De la cour d'école au sommet, sur les traces des jumelles Cascarino

Au départ, elles choisissent le rugby, sous l'impulsion de leur grande sœur. Et puis un jour le grand frère les prend pour compléter une équipe de foot avec les copains.
"Elles jouaient bien, du coup il les prenait tous les samedis", raconte leur père, Laurent Cascarino. Pour celles et ceux qui se posaient la question, elles ne sont donc pas les filles de l'ancien attaquant de l'OM Tony Cascarino.
Leur histoire est celle d'un conte de fées, enfin de foot, comme doivent en rêver des millions de petits garçons. À 9 ans, elles sont repérées dans la cour, ouverte sur la rue, et invitées à rejoindre l'AS Saint-Priest, près de Lyon. Un des clubs phares de la région par lequel sont passés notamment Youri Djorkaeff et Nabil Fekir.
"Elles étaient très complémentaires" et sur le terrain, elles peuvent dérouter car elles n'ont pas besoin de se parler pour se comprendre, explique leur père, un écrivain-scénariste qui vient de publier la première BD de l'Olympique lyonnais, "Team d'Attaque".
Un jour, le club propose de rétrograder Estelle en équipe 2 pour la "booster". Personne ne voit venir le problème. Mais en fin de saison, le couperet tombe : "On va garder Delphine, pas Estelle".
Hors de question pour les parents, Laurent et Aline, qui ont joué un rôle central dans le parcours de leurs filles. "Vous n'allez garder ni l'une ni l'autre. On va aller dans un club concurrent, l'AS Manissieux".
"Du feu dans les jambes"
Les jumelles quittent donc le centre de cette banlieue populaire pour une ambiance plus rurale, avec des terrains coincés entre serres, champs de céréales et petits pavillons. Nous sommes en 2007, elles ont 10 ans.
Aziz Sabba, leur entraîneur d'alors, les voit débarquer dans son équipe de garçons. "A l'époque, il n'y avait quasiment pas de filles".
Il sent immédiatement leur potentiel. Delphine à l'attaque "technique, jolie à voir, élégante", quand Estelle est plus "défensive", "n'hésite pas à aller au contact". Pour lui, "la symbiose des deux, c'est la joueuse parfaite".

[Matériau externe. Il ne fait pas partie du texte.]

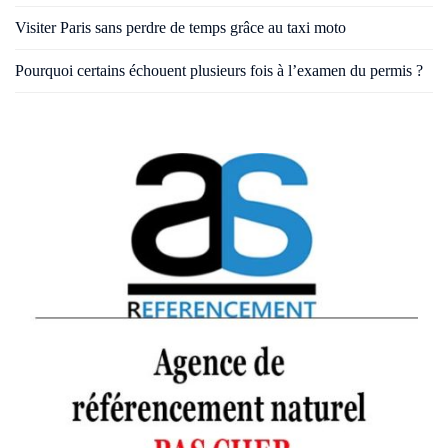
Visiter Paris sans perdre de temps grâce au taxi moto
Pourquoi certains échouent plusieurs fois à l’examen du permis ?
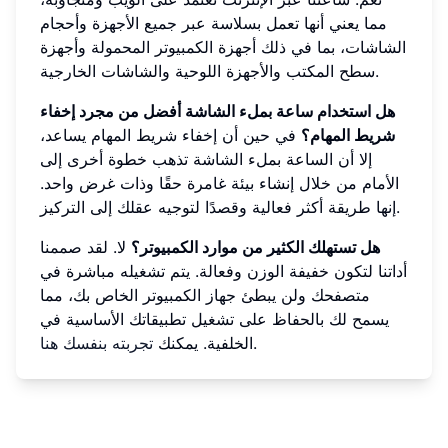
مما يعني أنها تعمل بسلاسة عبر جميع الأجهزة وأحجام
الشاشات، بما في ذلك أجهزة الكمبيوتر المحمولة وأجهزة
سطح المكتب والأجهزة اللوحية والشاشات الخارجية.
هل استخدام ساعة بملء الشاشة أفضل من مجرد إخفاء
شريط المهام؟
في حين أن إخفاء شريط المهام يساعد،
إلا أن الساعة بملء الشاشة تذهب خطوة أخرى إلى
الأمام من خلال إنشاء بيئة غامرة حقًا وذات غرض واحد.
إنها طريقة أكثر فعالية وقصدًا لتوجيه عقلك إلى التركيز.
هل تستهلك الكثير من موارد الكمبيوتر؟
لا. لقد صممنا
أداتنا لتكون خفيفة الوزن وفعالة. يتم تشغيله مباشرة في
متصفحك ولن يبطئ جهاز الكمبيوتر الخاص بك، مما
يسمح لك بالحفاظ على تشغيل تطبيقاتك الأساسية في
.
الخلفية. يمكنك
تجربته بنفسك هنا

L'année d'après, c'est Yohan Desbos qui prend le relais à l'entraînement. Une période plus difficile pour Delphine face à des garçons en pleine adolescence et de plus en plus costauds même si "elle dribblait toujours aussi bien et allait toujours aussi vite".
Delphine, portant sur son visage une douceur enfantine qu'elle a conservée, est déjà "très respectueuse, introvertie" tout en mettant la bonne ambiance quand il le faut. "Du pain béni" pour un entraîneur.
Un caractère qu'elle devrait un peu bousculer pour Aziz Sabba. "Franchement, elle a du feu dans les jambes. Mais il faut qu'elle soit moins introvertie, qu'elle pense plus aux 'stats' si elle veut un jour entrer dans l'Histoire".
Ce rêve "Bleues"
Et là encore, leur destin bascule sans qu'elles ne l'aient cherché. L'Olympique lyonnais, qui écume les clubs amateurs du coin, les approche en 2009, à 12 ans seulement. Une chance folle pour les jumelles car l'OL, en Europe, est un pionnier en matière de football féminin.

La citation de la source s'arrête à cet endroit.